Capt. Merritt Lake of the Department of Homeland Security’s Office of Health Affairs, was particularly critical of the news station’s methodology. He questioned whether the station accounted for variables in its survey of the trailers, and said the survey didn’t fit government-approved methods for testing for formaldehyde.
“From what I hear, the samples that were taken here in Iowa by the TV station did not use (the nationally recognized methodology), and that leaves some concern,” Lake said. “Several things we wanted to avoid, and that was not accounting for variables.

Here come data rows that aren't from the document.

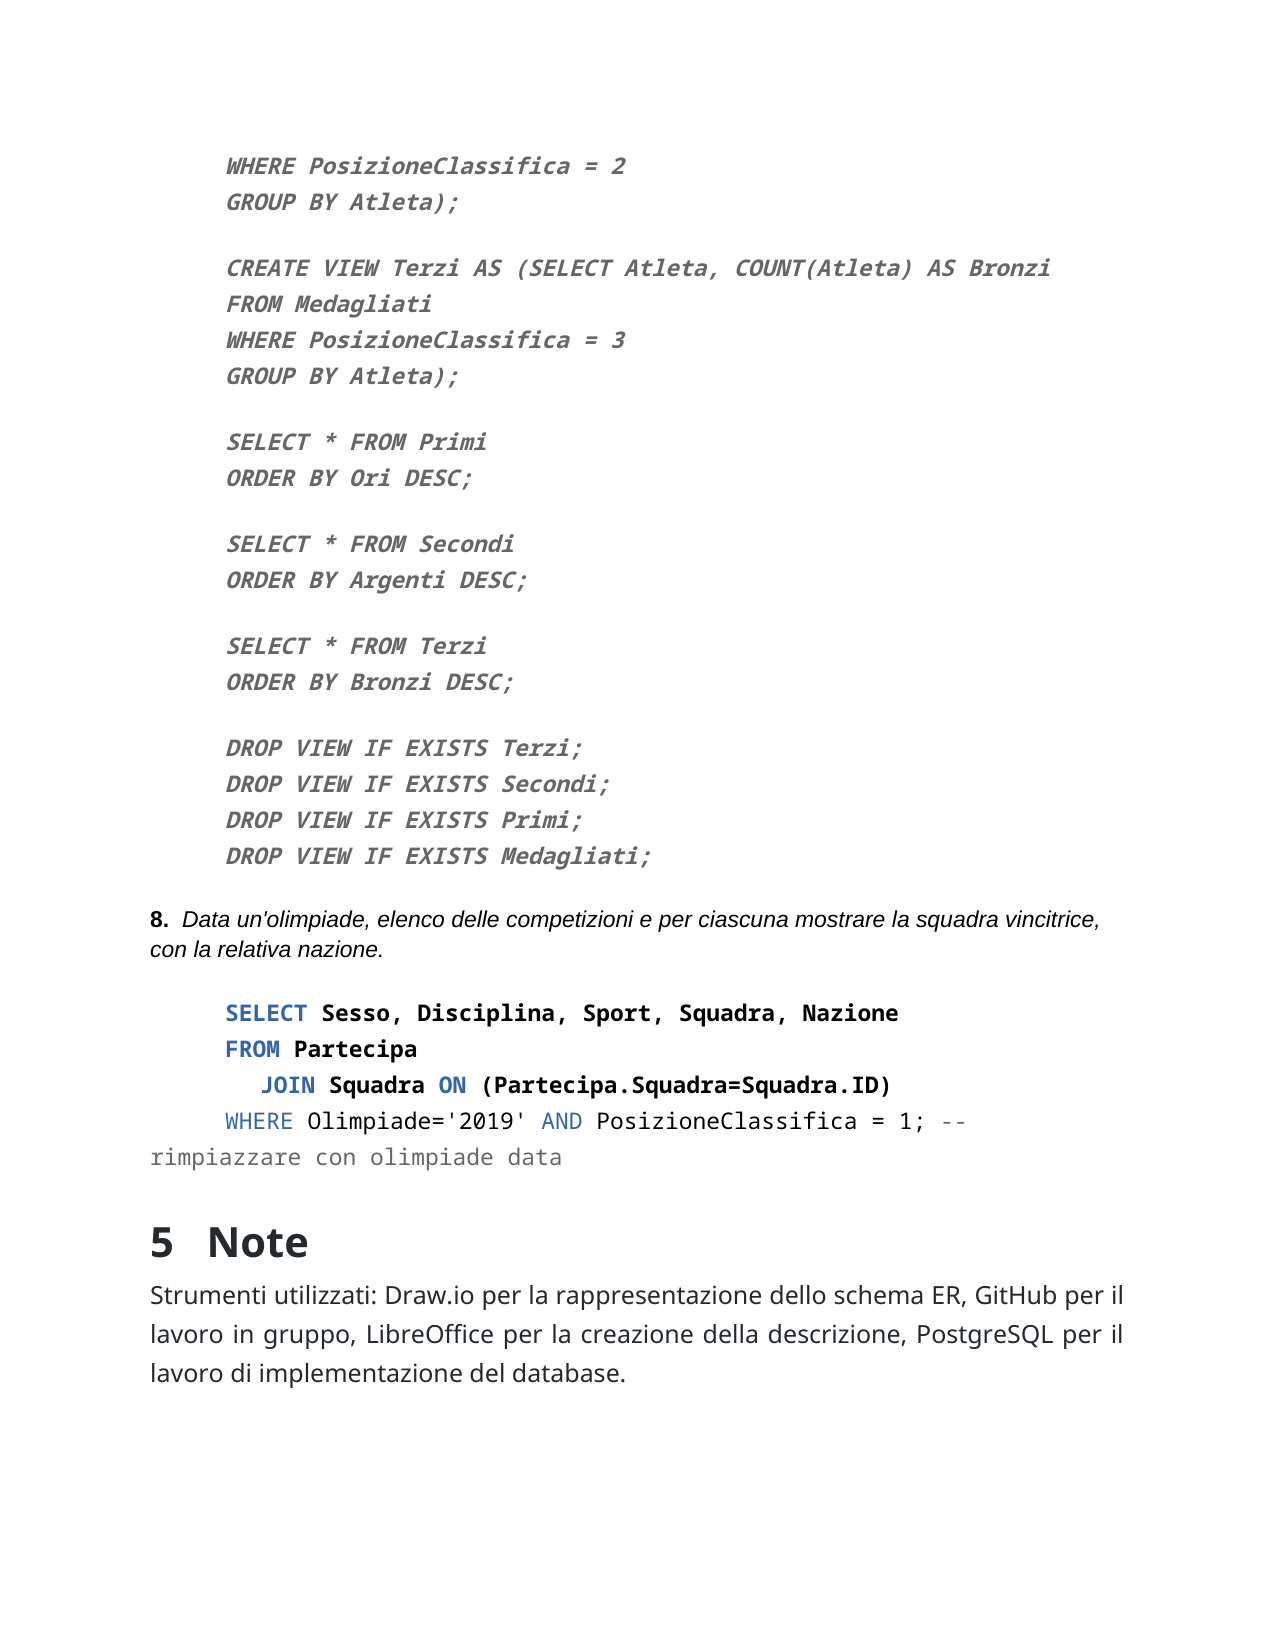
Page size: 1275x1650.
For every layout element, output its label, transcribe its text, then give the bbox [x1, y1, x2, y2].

text GROUP BY Atleta); [150, 360, 1125, 391]
text SELECT * FROM Secondi [150, 528, 1125, 559]
text SELECT Sesso, Disciplina, Sport, Squadra, Nazione [150, 997, 1125, 1028]
text SELECT * FROM Terzi [150, 630, 1125, 661]
text Strumenti utilizzati: Draw.io per la rappresentazione dello schema ER, GitHub per il lavoro in gruppo, LibreOffice per la creazione della descrizione, PostgreSQL per il lavoro di implementazione del database. [150, 1278, 1125, 1390]
text SELECT * FROM Primi [150, 426, 1125, 457]
text DROP VIEW IF EXISTS Primi; [150, 804, 1125, 835]
text DROP VIEW IF EXISTS Terzi; [150, 732, 1125, 763]
text GROUP BY Atleta); [150, 186, 1125, 217]
text DROP VIEW IF EXISTS Medagliati; [150, 840, 1125, 871]
text WHERE PosizioneClassifica = 2 [150, 150, 1125, 181]
text FROM Medagliati [150, 288, 1125, 319]
text ORDER BY Ori DESC; [150, 462, 1125, 493]
text ORDER BY Argenti DESC; [150, 564, 1125, 595]
text DROP VIEW IF EXISTS Secondi; [150, 768, 1125, 799]
text WHERE Olimpiade='2019' AND PosizioneClassifica = 1; -- rimpiazzare con olimpiade data [150, 1105, 1125, 1172]
text 5 Note [150, 1212, 1125, 1269]
text FROM Partecipa [150, 1033, 1125, 1064]
text 8. Data un'olimpiade, elenco delle competizioni e per ciascuna mostrare la squadra vincitrice, con la relativa nazione. [150, 906, 1125, 963]
text WHERE PosizioneClassifica = 3 [150, 324, 1125, 355]
text CREATE VIEW Terzi AS (SELECT Atleta, COUNT(Atleta) AS Bronzi [150, 252, 1125, 283]
text ORDER BY Bronzi DESC; [150, 666, 1125, 697]
text JOIN Squadra ON (Partecipa.Squadra=Squadra.ID) [150, 1069, 1125, 1100]
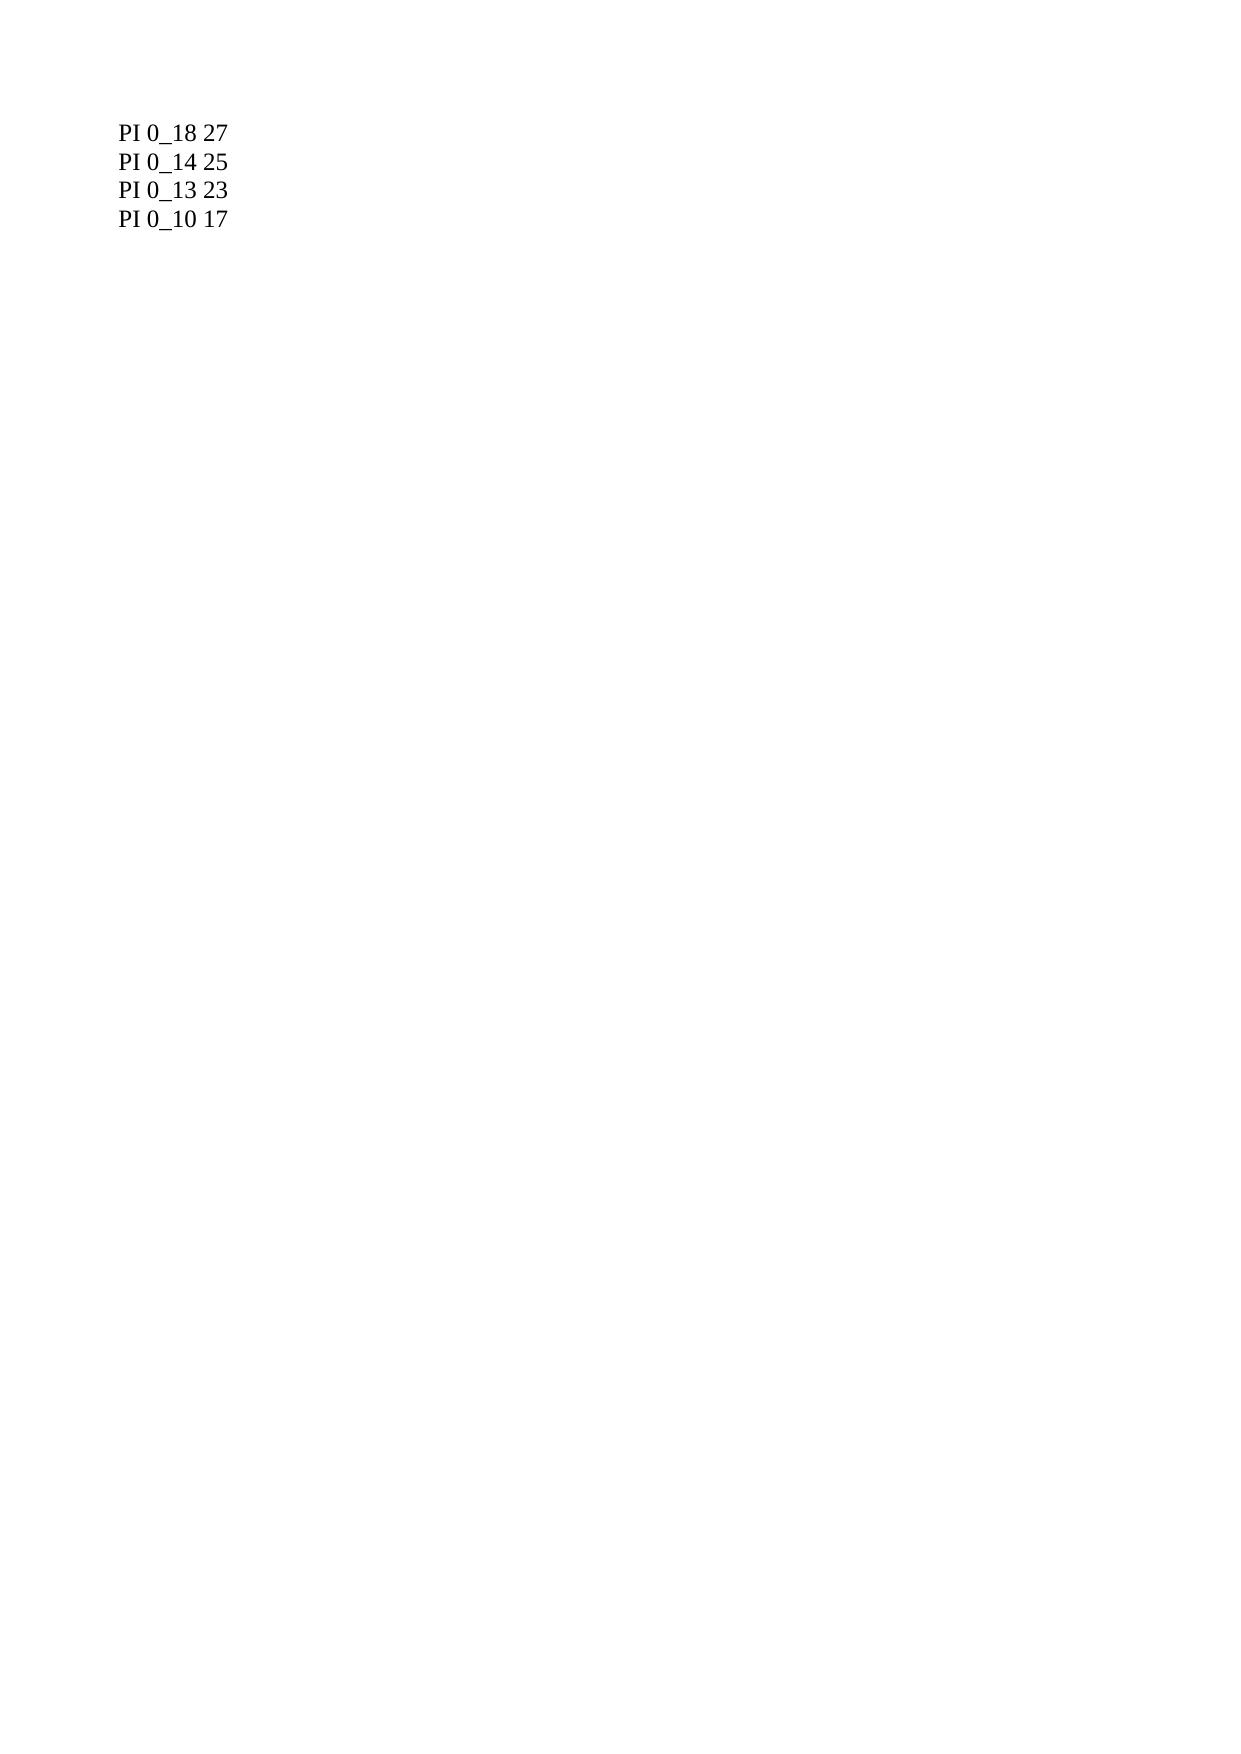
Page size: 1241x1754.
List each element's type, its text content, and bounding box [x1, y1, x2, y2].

text PI 0_14 25 [118, 147, 1122, 176]
text PI 0_10 17 [118, 204, 1122, 233]
text PI 0_18 27 [118, 118, 1122, 147]
text PI 0_13 23 [118, 176, 1122, 204]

Any decent research study, you must account for the variables that could influence your results.”
The KGAN-TV test found that six of the trailers had levels of formaldehyde that exceeded federal Environmental Protection Agency and American Lung Association limits on formaldehyde, which are more stringent than FEMA’s or the state’s standards.
Lake also said the tests recorded the peak levels of formaldehyde in a 24-hour period, and not the daily average.
“It’s basically a worst-case test as opposed to an average,” Lake said.
The levels in the trailers ranged from 0.023 parts per million to 0.111 parts per million. The FEMA threshold is 0.016 parts per million, and the state accepts 0.04 parts per million.
April Samp, KGAN-TV’s news director, said the story took two months to produce. Samp said the station contracted with Florida-based Advanced Chemical Sensors Inc. to test the samples, and they tested only trailers in which no one was a smoker.
Samp said the testing company issued receptor “badges” that were left in the trailers for 24 hours. The badges were then sealed in a plastic bag and sent to the testing company. Results were e-mailed back to the station.
The conference call between reporters and FEMA officials turned testy when Samp said one of those living in a tested trailer took an infant to the hospital with a nosebleed.
“Some of these people are moms with babies, OK?” Samp said. “What responsibility does FEMA have to make sure that the air quality is safe enough to continue living there, even if (the reading) wasn’t the baseline number.”
Michael Lapinski of the federal disaster assistance office replied that residents unhappy with their trailers could move out.
“You can have a health concern regardless of what the formaldehyde reading is,” Lapinski said. “If you have a health concern and you want to move out of that housing, you’re free to move out of that housing.”
But moving out of that housing could cost the residents, Vogel said. If they’ve already received the maximum of $28,000 in a housing-assistance grant from FEMA, then they’ll be moving out on their own dime.
“We would assist them in finding a rental resource that may be available,” Vogel said. “But the cost of that rental resource is the individual’s responsibility.”
In the letter sent to FEMA, Culver and Judge also requested that the government offer free tests to Iowans using 542 other FEMA trailers in Cedar Rapids and elsewhere in the state. They also asked FEMA to help residents if tests show unsafe levels of the chemical.
After Hurricane Katrina, FEMA was criticized for high levels of formaldehyde found in units in New Orleans.